Sengkarut PencoblosanTanda Ketidakberesan

PEMILU 2024 sudah banyak disebut sebagai pemilu paling buruk di era reformasi. Bukan saja karena begitu masifnya pelanggaran dan kecurangan yang dilakukan bahkan sejak awal tahapan pemilu hingga saat penghitungan suara, melainkan juga karena ketidakberesan penyelenggaraan di hari H pemungutan suara.

Karut-marut proses pemungutan suara itulah yang membuat Bawaslu merekomendasikan agar KPU melaksanakan pemungutan suara ulang (PSU) di lebih dari 1.000 tempat pemungutan suara (TPS) yang tersebar di 229 kabupaten/kota pada 38 provinsi. Catat, PSU itu mencakup seluruh provinsi. Ini jelas mengindikasikan betapa ketidakberesan Pemilu 2024 berlangsung merata dan masif. 

Jenis-macam sebab yang melatarbelakangi PSU. Tetapi rata-rata disebabkan oleh kesalahan prosedur pada saat pencoblosan pada 14 Februari 2024 lalu. Misalnya, ada Grup Penyelenggara Pemungutan Bunyi (KPPS) yang lalai dengan mengakomodasi pemilih yang tidak memiliki KTP-E atau Suket untuk memberi suara, padahal tidak terdaftar dalam daftar pemilih tetap (DPT) dan DPT tambahan.

Cek Artikel:  Menyetarakan Kebebasan Variasia

Eksis pula yang disebabkan adanya pemilih di TPS yang mendapatkan hak pilihnya lebih dari satu kali. Pun ada TPS yang harus menggelar PSU karena munculnya pemilih siluman, nama pemilih dan orangnya berbeda. Bahkan ada yang penyebabnya ialah tertukarnya surat suara daerah pemilihan (dapil) di wilayah yang sama.

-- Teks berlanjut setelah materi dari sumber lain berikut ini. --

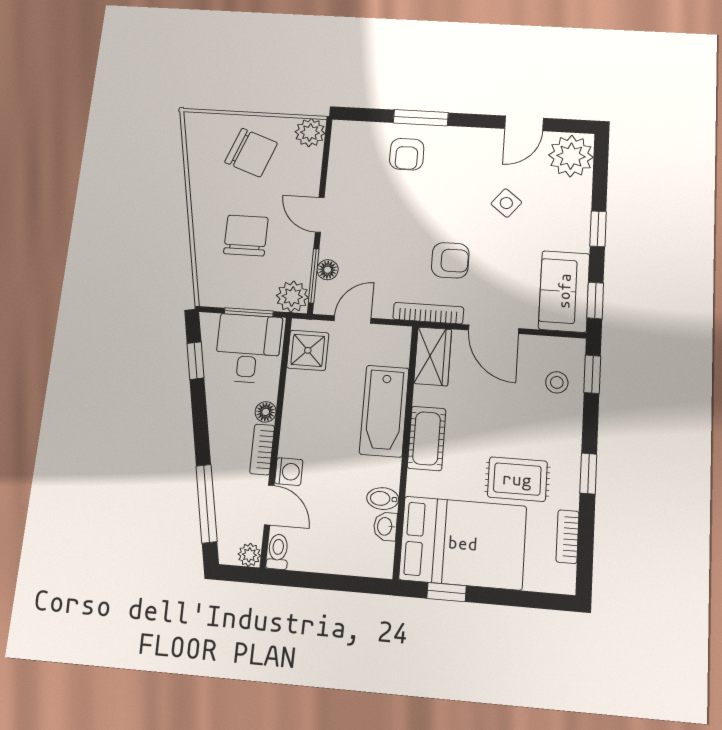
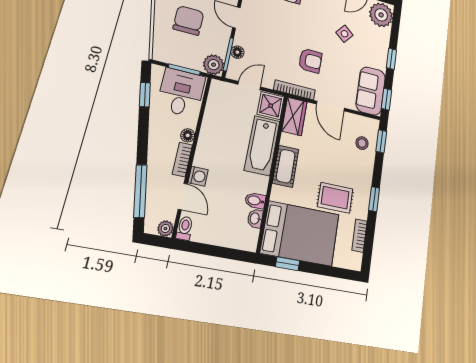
shower: (308, 350) -> (271, 106), moved

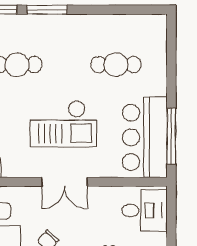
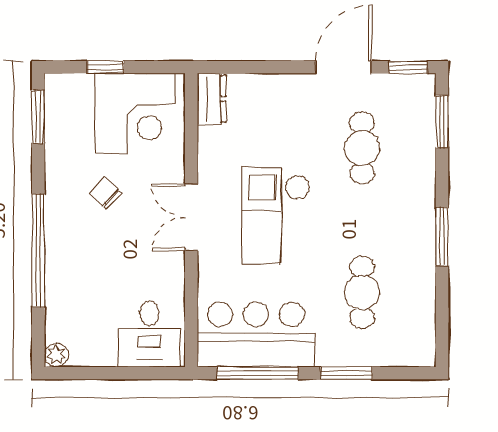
window: (47, 10) -> (442, 237), moved
window: (171, 75) -> (347, 373), added

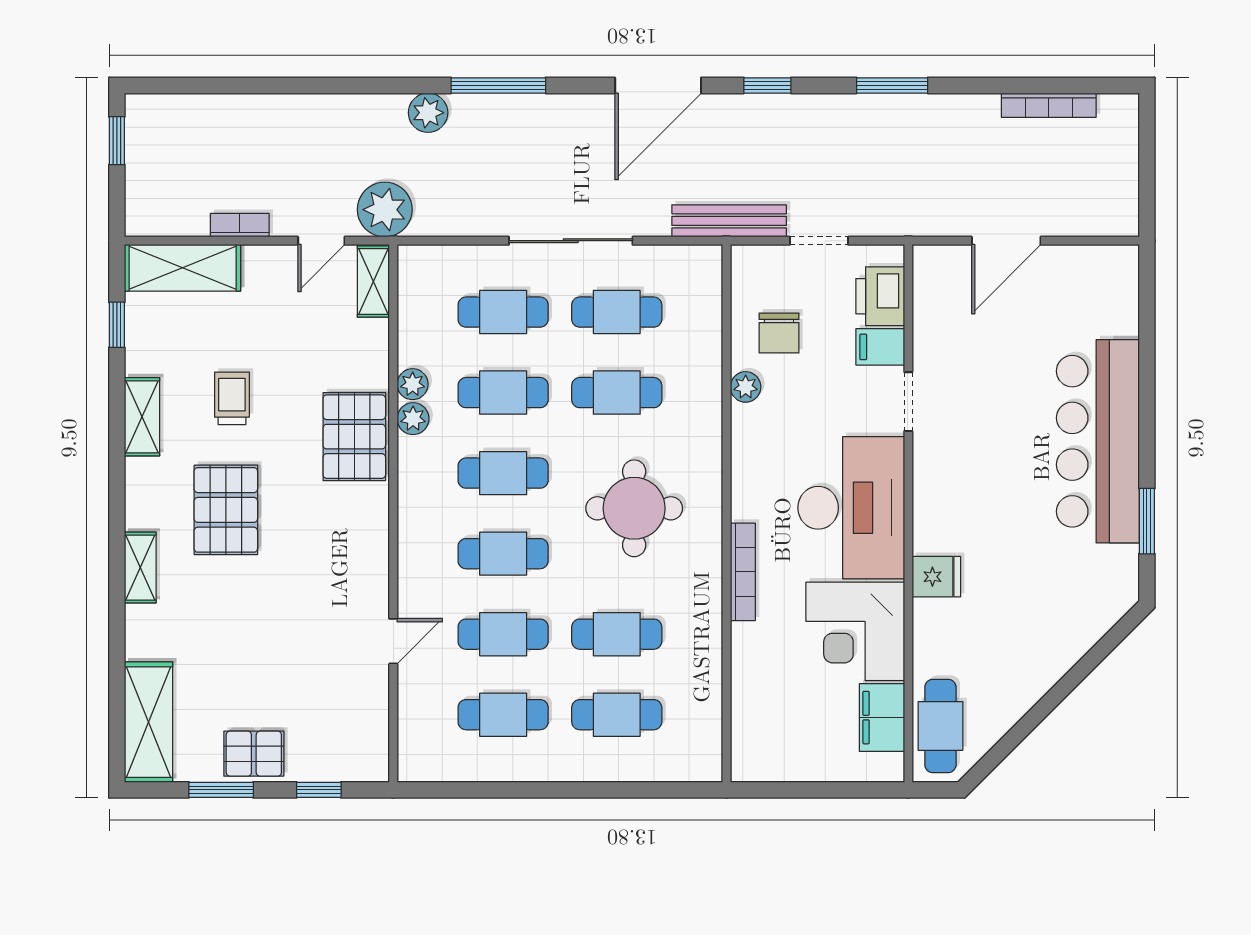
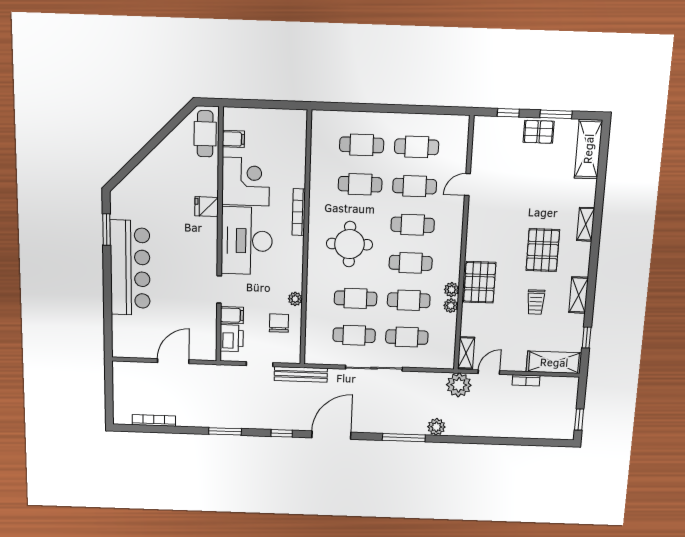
filing cabinet: (882, 718) -> (233, 139), width x0.50

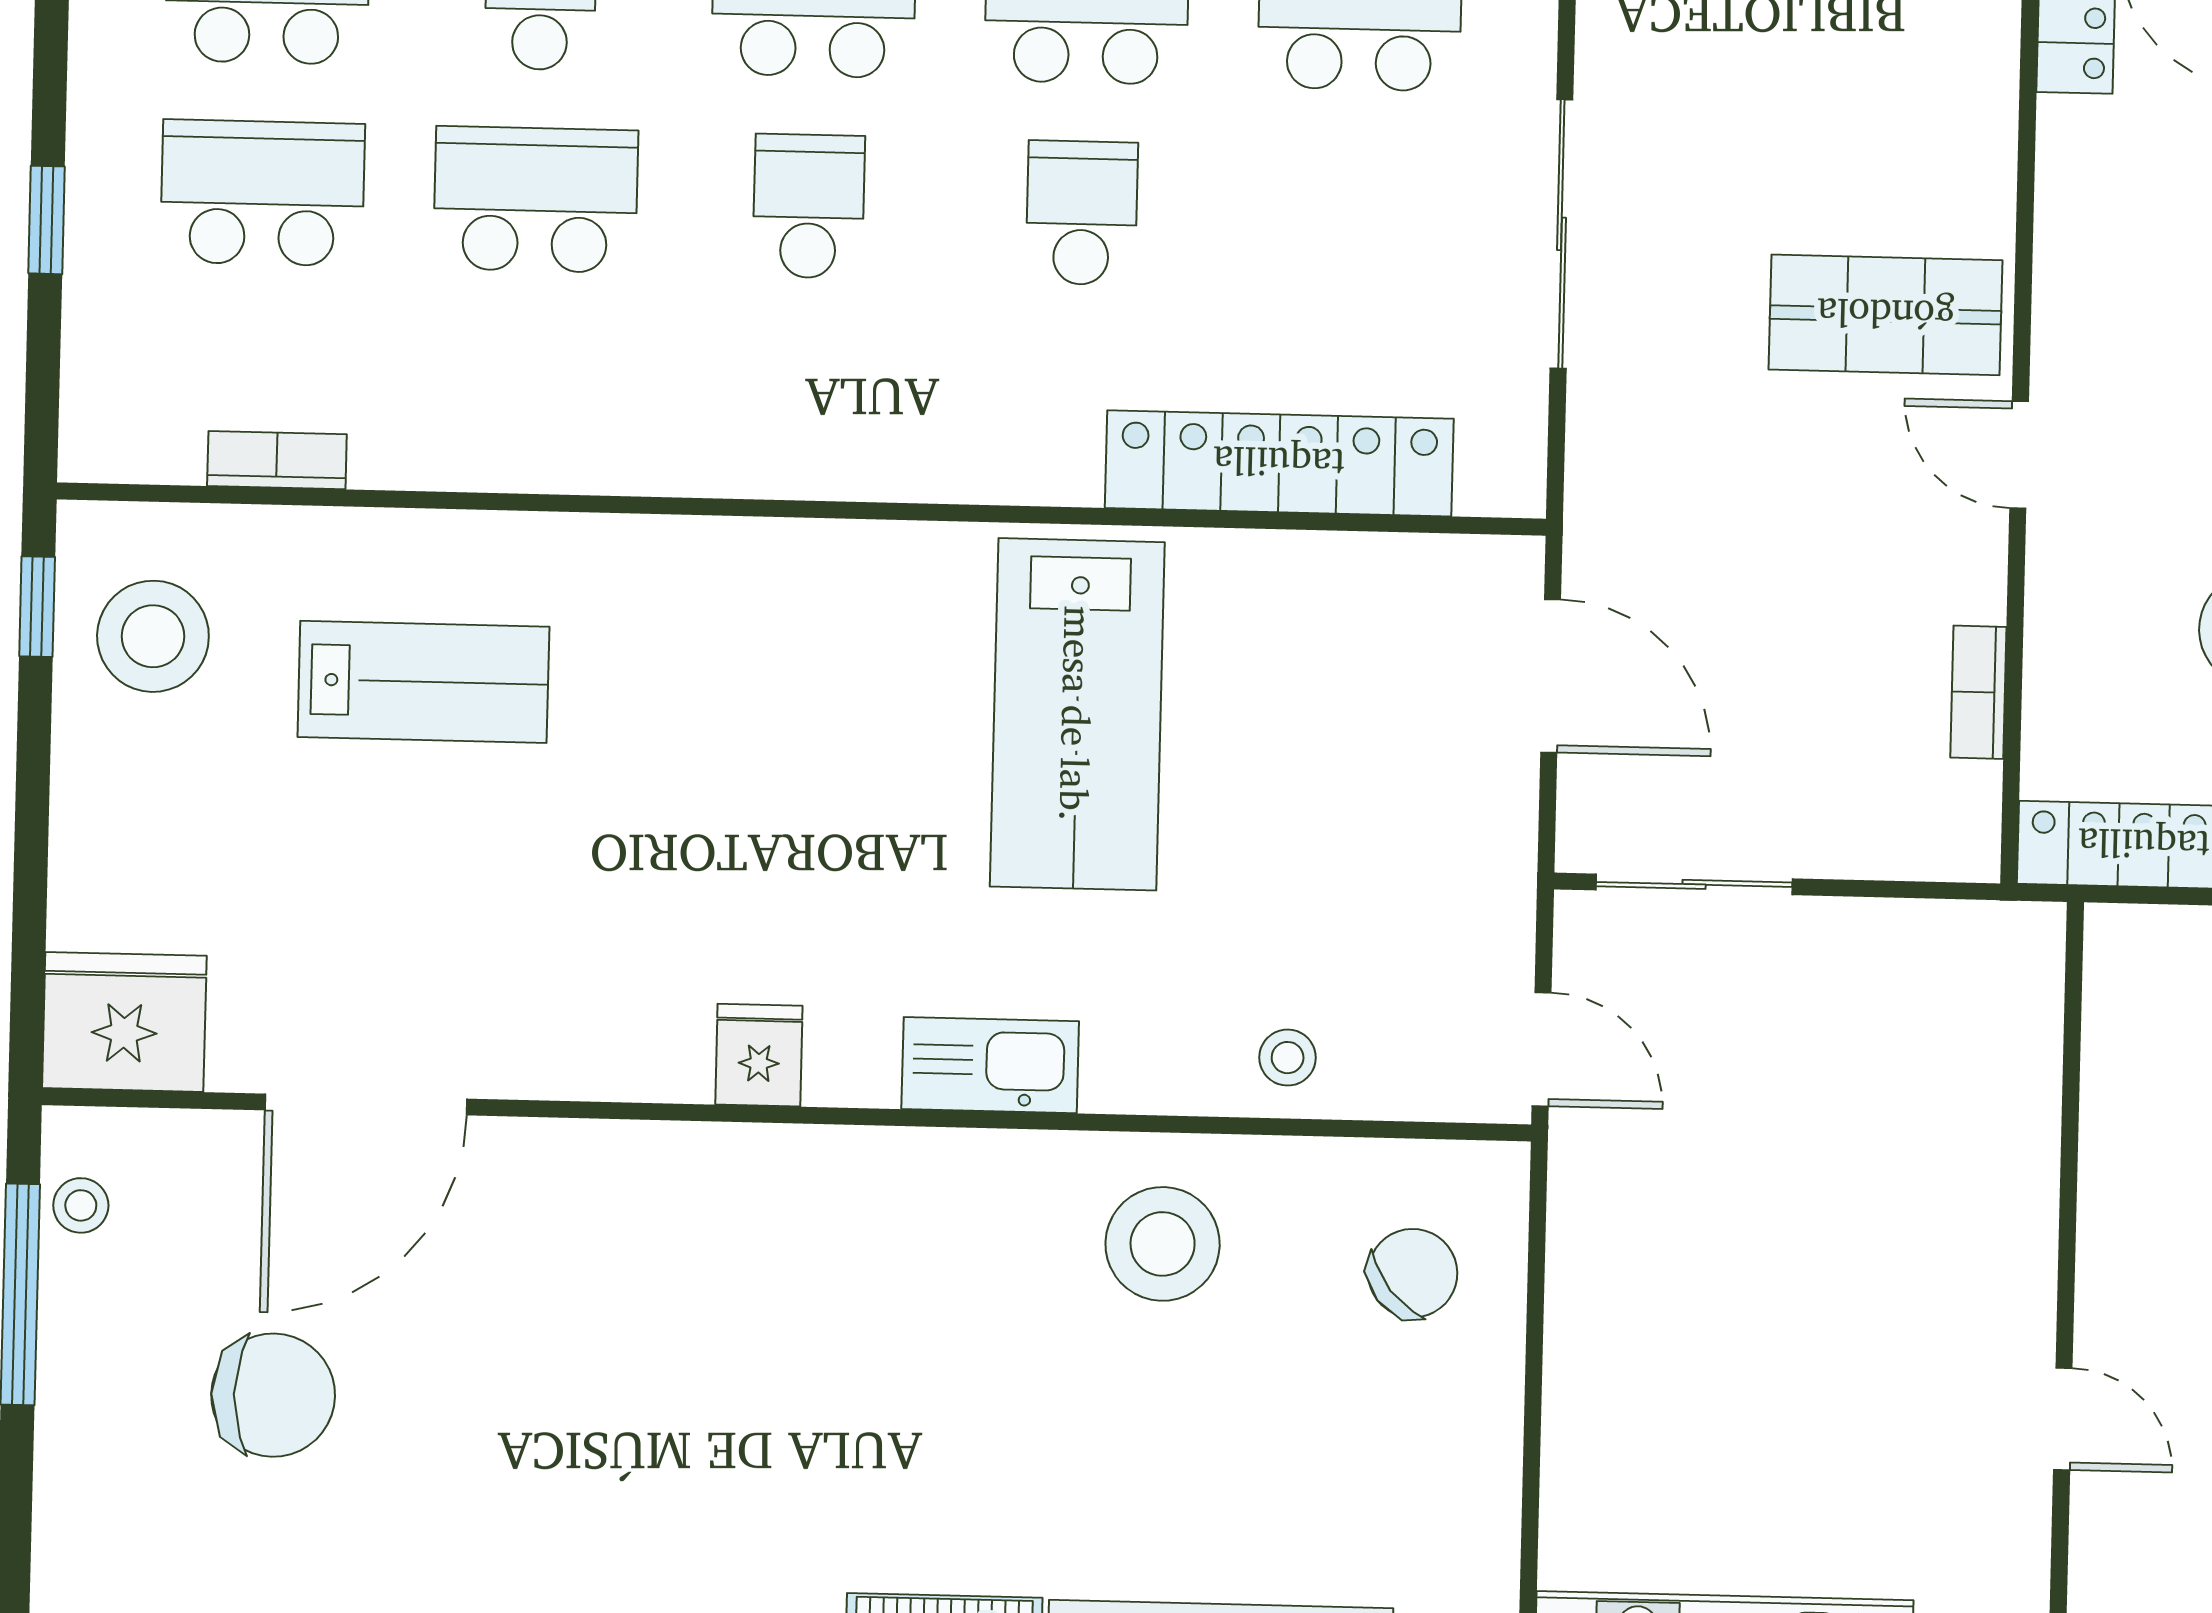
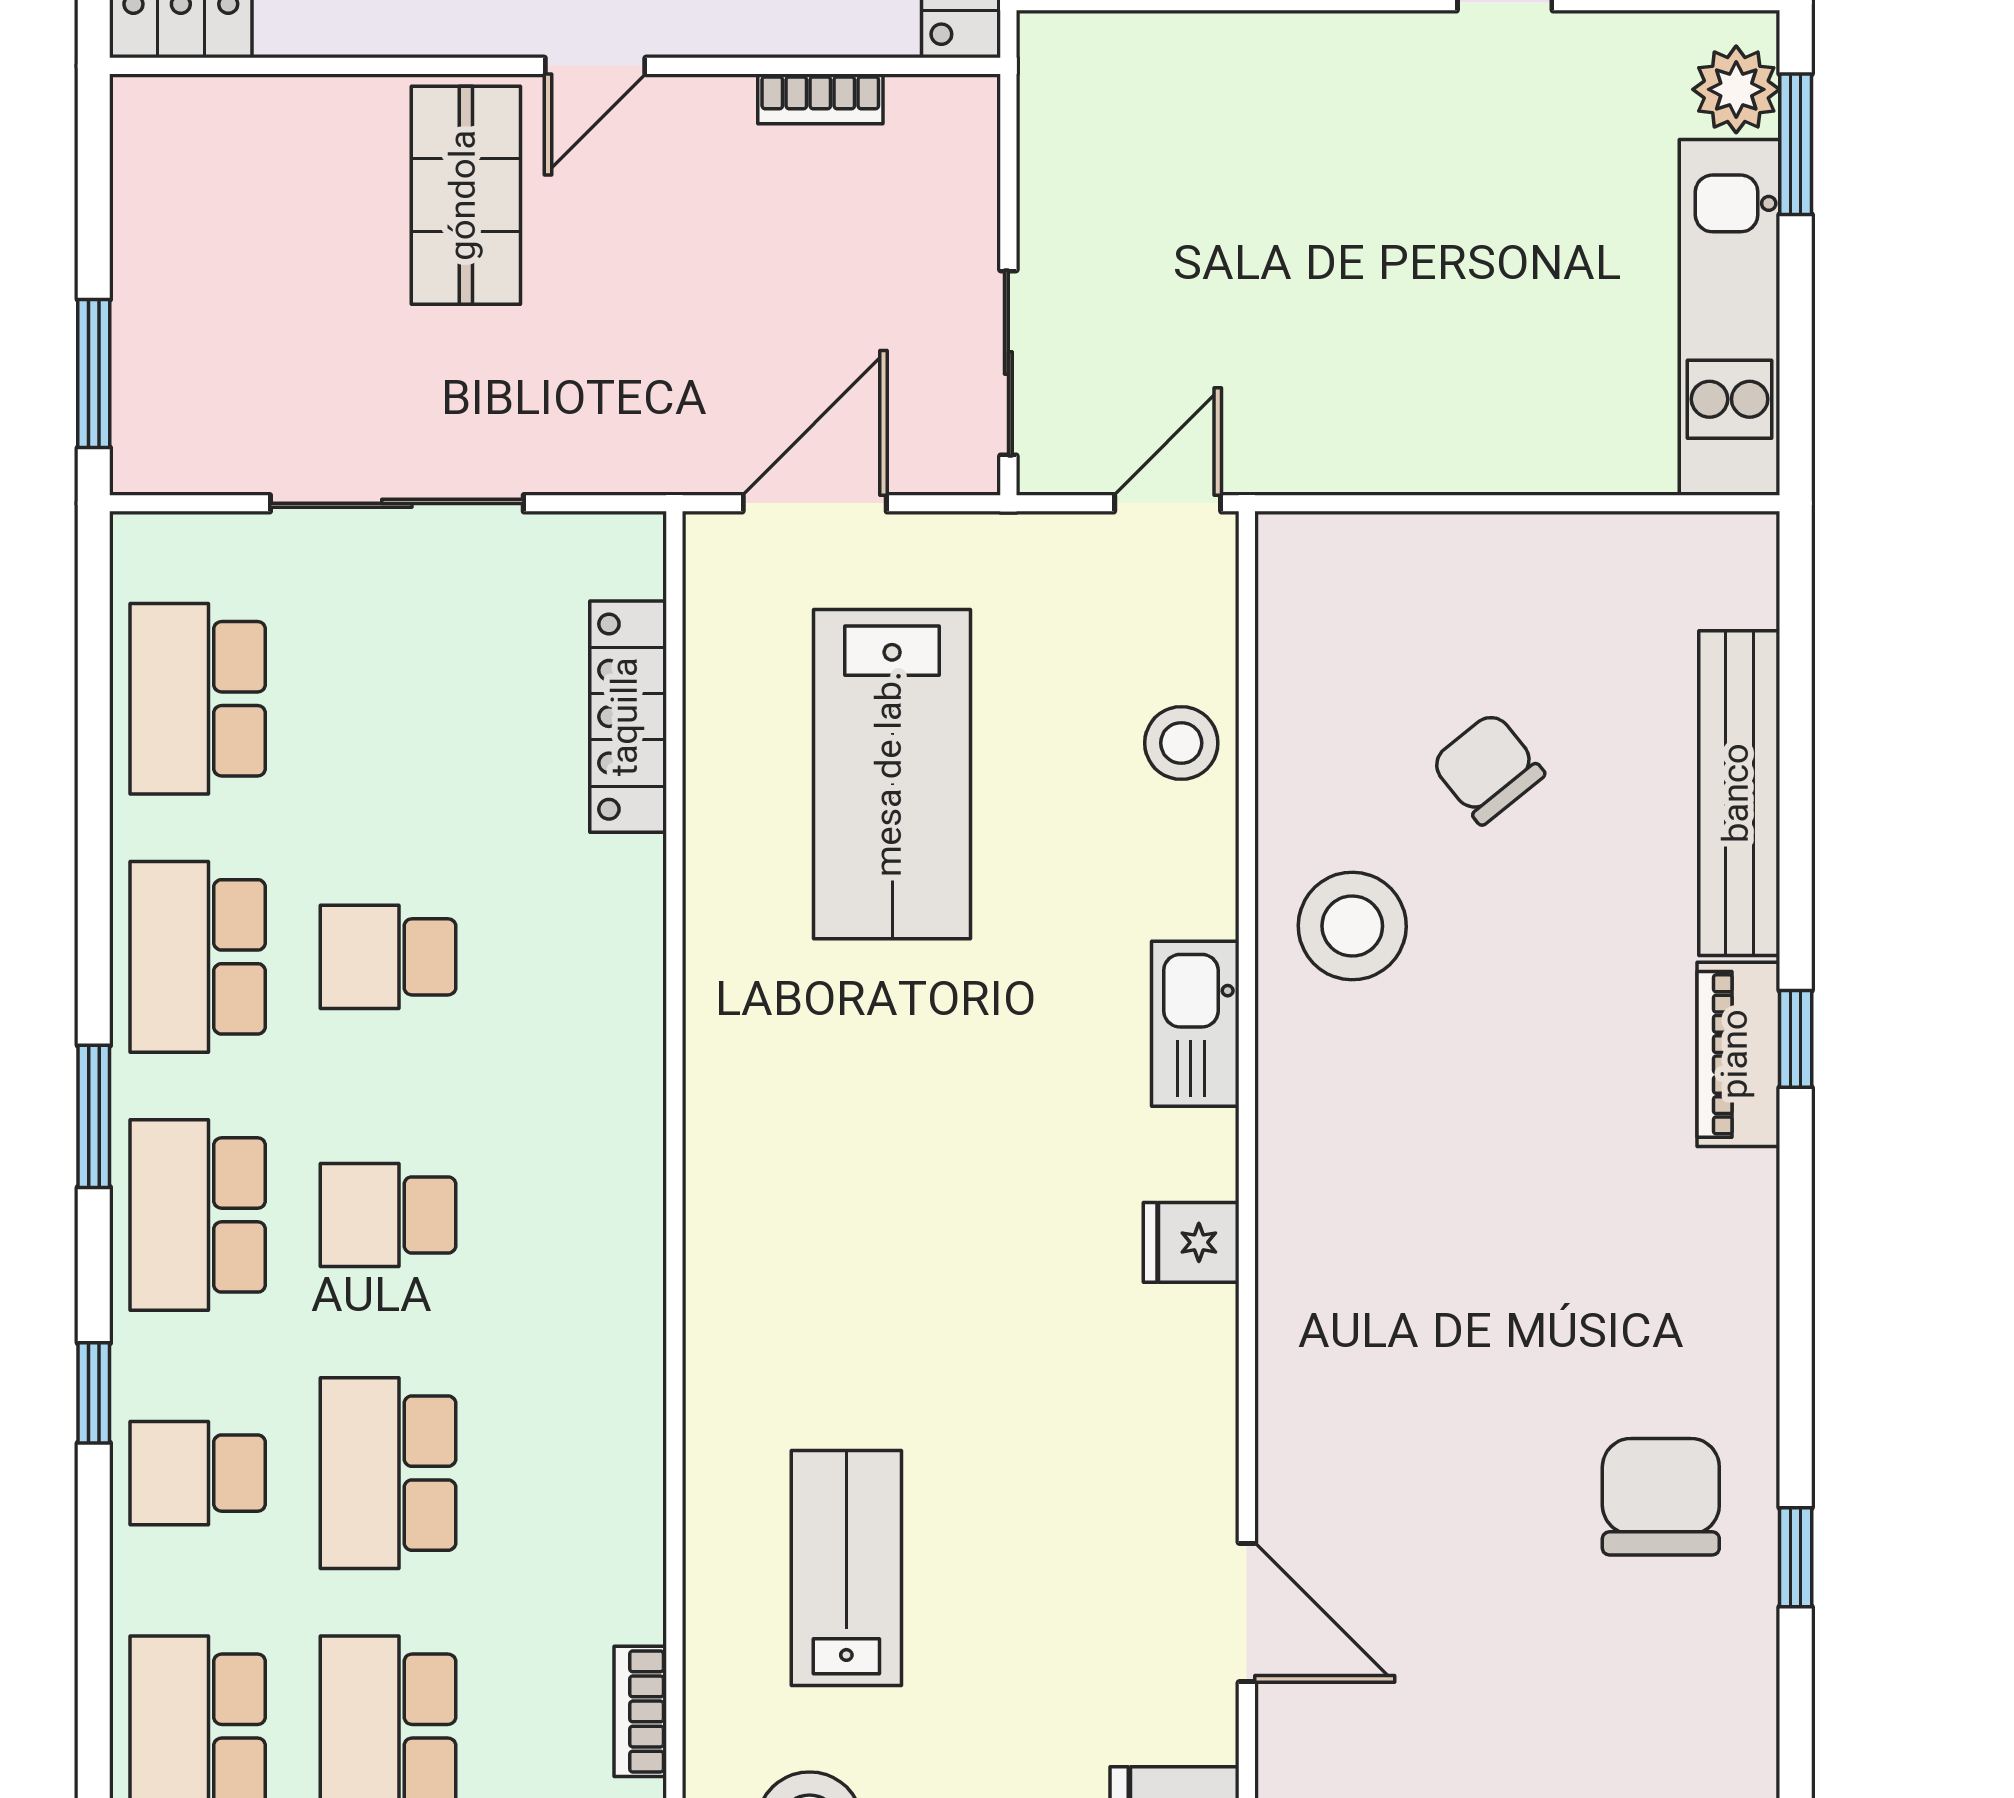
locker: (1279, 463) -> (628, 717), width x0.71, depth x0.83
lab bench: (1077, 714) -> (892, 774), moved, turned 90
stool: (1288, 1058) -> (1181, 743), width x1.37, depth x1.37
door: (366, 1105) -> (1247, 1613), width x0.73
stool: (1163, 1244) -> (1352, 926), moved
chair: (1413, 1273) -> (1488, 768), moved
chair: (273, 1395) -> (1661, 1497), moved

Bila dicermati, ada dua kemungkinan penyebab sengkarut di TPS-TPS tersebut. Elemen kesengajaan alias sudah didesain sejak awal, atau murni faktor ketidaksengajaan. Kalau faktor yang melatarbelakangi PSU adalah unsur kesengajaan, itu merupakan pelanggaran serius yang semestinya segera diusut tuntas oleh Bawaslu. 

Tetapi, kalaupun itu bukan dilandasi unsur kesengajaan, bukan berarti juga tidak ada masalah. Itu menandakan ada garis informasi yang putus dari KPU kepada petugas KPPS. Artinya, proses bimbingan teknis yang diterima KPPS tidak optimal. Padahal sesungguhnya KPU punya waktu panjang untuk menggulirkan petunjuk-petunjuk teknis itu secara detail ke perangkat di lapangan. 

Cek Artikel:  Peringatan buat Gibran

Dengan fakta itu, kiranya DPR perlu segera mengambil sikap meminta pertanggung jawaban KPU dan Bawaslu. Secara jumlah, seribu TPS mungkin tidak ada artinya jika dibandingkan dengan total 820.161 TPS di 38 provinsi yang melaksanakan pemungutan suara pada 14 Februari. Jumlah TPS yang mesti menggelar PSU tak sampai setengah persen dari total TPS.

Akan tetapi, bukan berarti persoalan itu boleh dianggap sepele. Dalam prinsip demokrasi, suara rakyat sekecil apapun harus dihargai. Itu juga bisa diartikan suara rakyat yang hilang atau rusak karena kesalahan teknis dan kelalaian prosedur harus dipulihkan, dikembalikan.

Tengah pula, ketidakpercayaan publik terhadap pemilu yang diwarnai berbagai kecurangan sejak dari hulu itu kini betul-betul ada di titik terendah. Kalau kesengkarutan di TPS-TPS, yang menyebabkan harus dilakukan PSU, itu tidak segera didesak pertanggung jawabannya, kita khawatir penilaian miring publik terhadap kualitas dan akuntabilitas Pemilu 2024 bakal kian menjadi-jadi. Itu jelas berbahaya buat demokrasi.